In the problem at hand, we're dealing with an autonomous differential system:

• Autonomous systems have functions \( F(x, y) \) and \( G(x, y) \) that depend only on the variables \( x \) and \( y \), and not explicitly on time \( t \).
• This property implies that the system's behavior depends only on its current state and not on how it arrived there.

By working with the differential equations \( \frac{dx}{dt} = F(x, y) \) and \( \frac{dy}{dt} = G(x, y) \), we seek to find functions \( \phi(t) \) and \( \psi(t) \) that describe the evolution of \( x \) and \( y \) over time. The solution \( x = \phi(t-s) \) and \( y = \psi(t-s) \) demonstrates how these equations hold true even after a horizontal shift in time, ensuring they continue to satisfy the system.

Time Translation Invariance

Time translation invariance is a key feature of autonomous systems, where the equations governing the system's behavior do not change over time. This means the system behaves the same way, irrespective of the time reference we choose.

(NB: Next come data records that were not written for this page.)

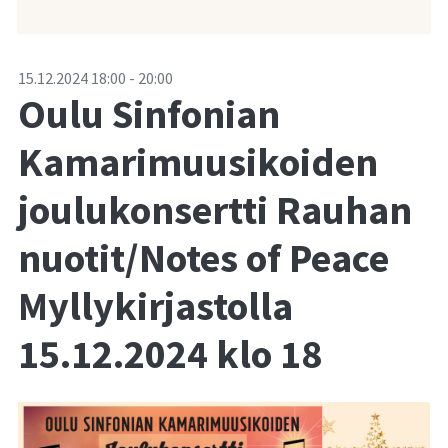
-
15.12.2024
18:00
-
20:00
Oulu Sinfonian
Kamarimuusikoiden
joulukonsertti Rauhan
nuotit/Notes of Peace
Myllykirjastolla
15.12.2024 klo 18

In practical terms, this invariance allows us to shift the solution of a differential equation system in time without altering its correctness. For instance:

• Original solutions are given by \( x = \phi(t) \) and \( y = \psi(t) \).
• By shifting the time reference to \( t-s \), we produce new solutions \( x = \Phi(t) = \phi(t-s) \) and \( y = \Psi(t) = \psi(t-s) \).
• Even with this shift, the structure of the equations remains unchanged as \( \frac{dx}{dt} = F(x, y) \) and \( \frac{dy}{dt} = G(x, y) \) continue to hold true.

This property simplifies the analysis of systems over different time intervals, ensuring consistency across shifts.